Courtesy of Pam Martens
Last Friday, the usually reliable and fact-intensive financial website, Wolf Street, threw a hissy fit over how the Wall Street Journal (and by extension, Wall Street On Parade) is reporting the tallies for the repo loans that the New York Fed has been pumping out every business day since September 17, 2019 to the trading houses on Wall Street.
The inflammatory headline blared: “The Wall Street Journal (and Other Media) Should Stop Lying About Repos.” The author of the piece, Wolf Richter, explained his criticism as follows:
“Here is the ‘in’ of a repurchase agreement [repo loan]: The Fed buys securities (mostly Treasury securities and some agency mortgage-backed securities) in exchange for cash. This adds liquidity to the market.

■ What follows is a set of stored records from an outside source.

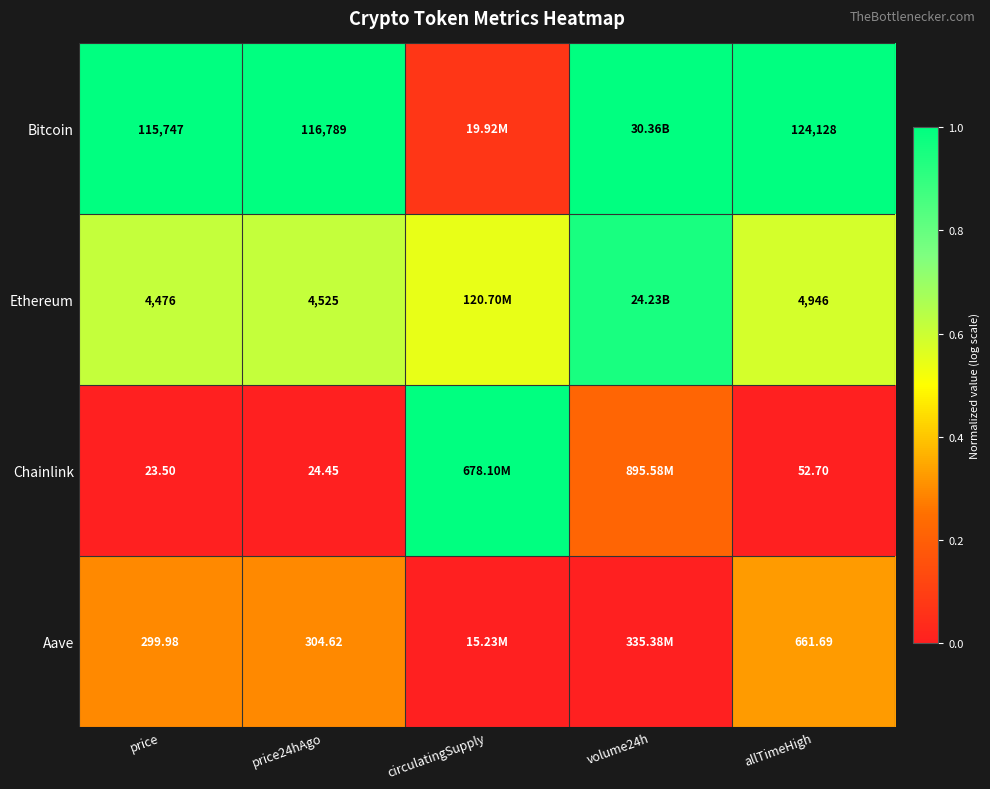

Between price24hAgo and allTimeHigh, which series saw the biggest shift?

Bitcoin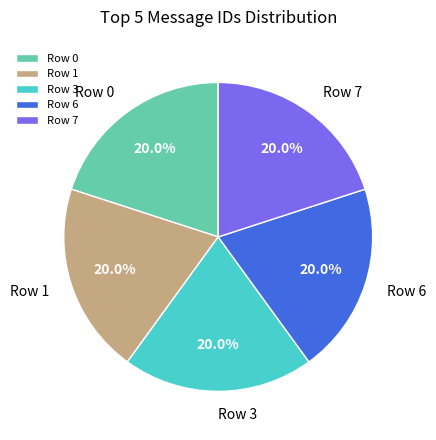

To the nearest percent, what portion does Row 0 represent?

20%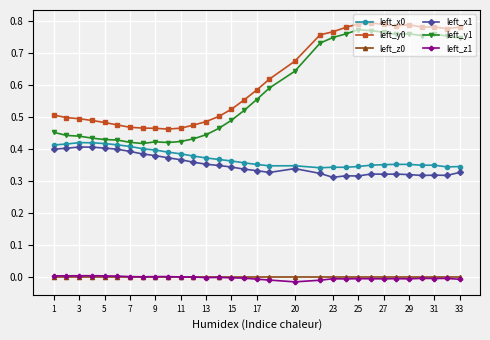

How many data points does each series have?

31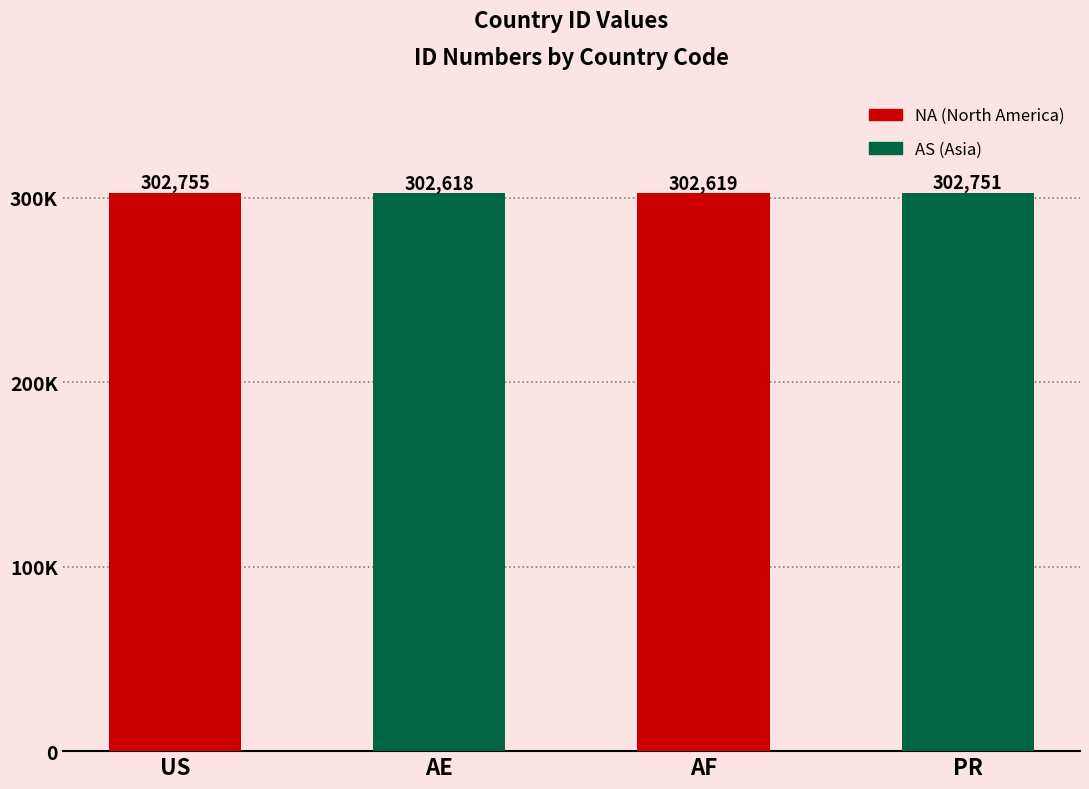

Reading left to right, what are all the values shown in this chart?

302755	302618	302619	302751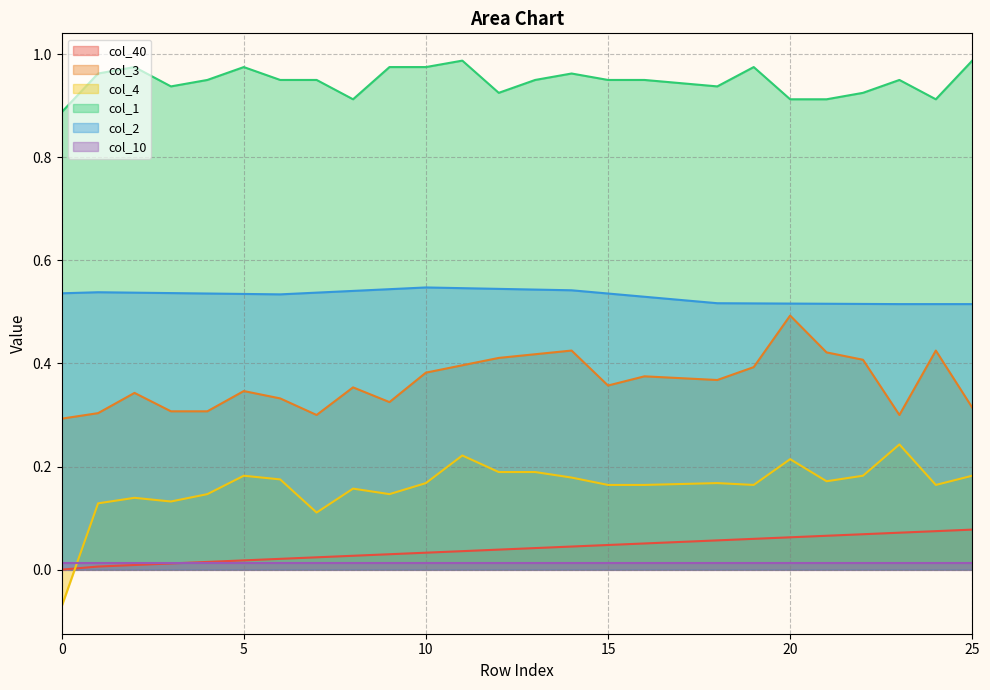

How many categories are shown in the chart?

26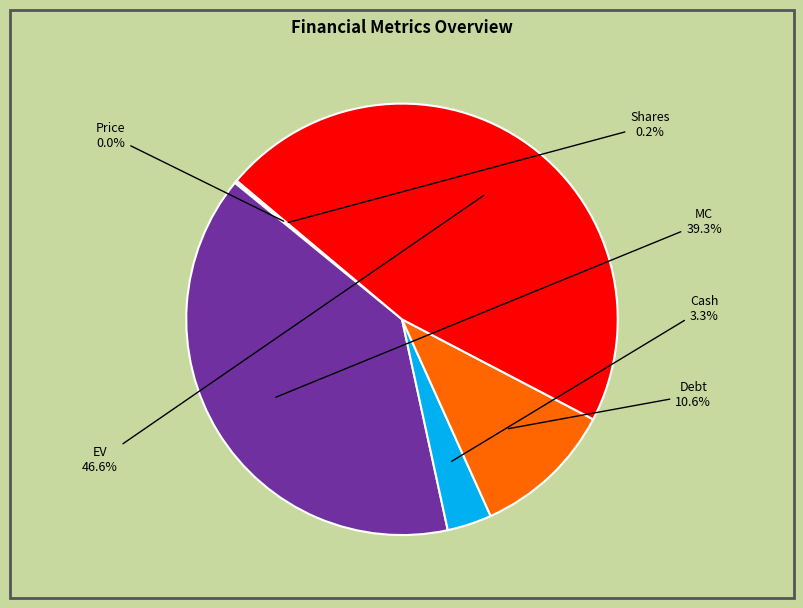

Combined, what portion of the pie is Cash and Debt?

13.9%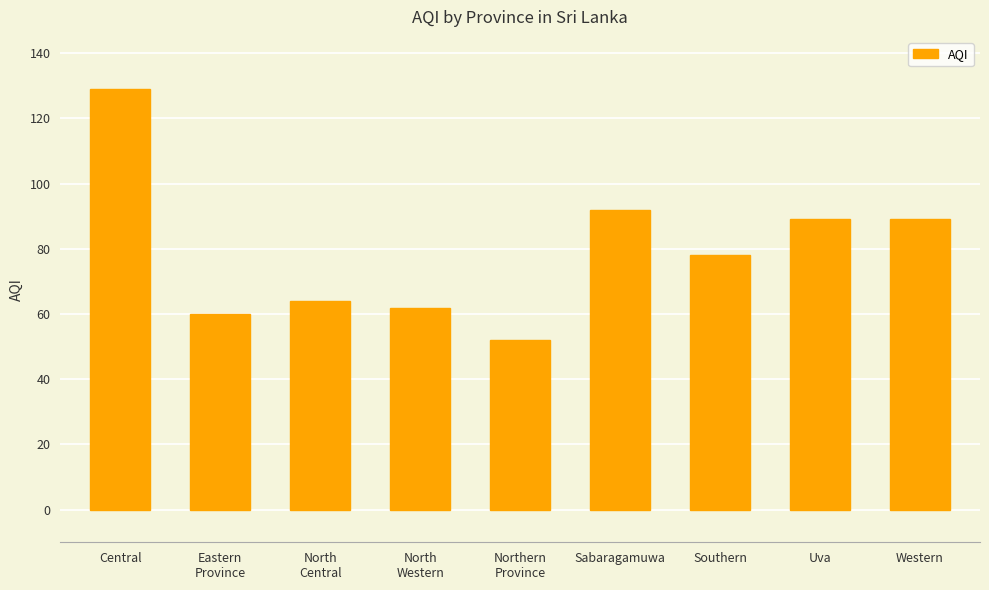

The value at Sabaragamuwa is 33. True or false?

False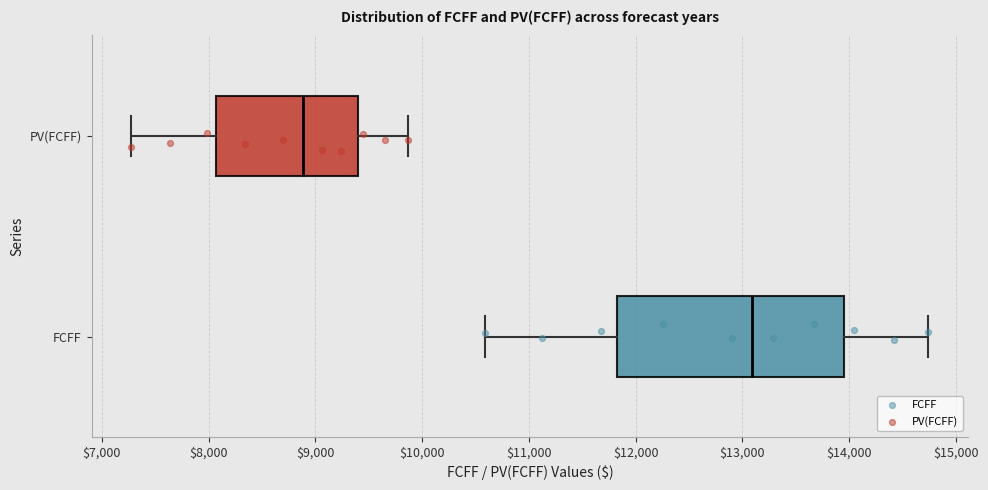

Reading bottom to top, transcribe this box plot: for each box, give where its median line is, the range the box spans, and where its two whiskers end, as read against the x-axis. The values are not printed on the chart, so give them approximately, as read against the axis.

FCFF: median 13100, box 11800 to 14000, whiskers 10600 to 14700
PV(FCFF): median 8900, box 8100 to 9400, whiskers 7300 to 9900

“Here is the ‘out’ of a repurchase agreement: Every repo matures on a set date when the counterparties are obligated to buy the securities back from the Fed at a set price. At this point, the repo unwinds, and it drains liquidity from the market.”
The key flaw in Richter’s analysis is that last sentence: “At this point, the repo unwinds, and it drains liquidity from the market.”
Neither the public nor Congress have any proof that these repo loans are being unwound. One or more of the 24 trading houses on Wall Street (primary dealers), that are authorized by the New York Fed to borrow from its money spigot at super cheap interest rates, could simply be rolling over the same loans or using term money to pay off one loan while taking out another loan.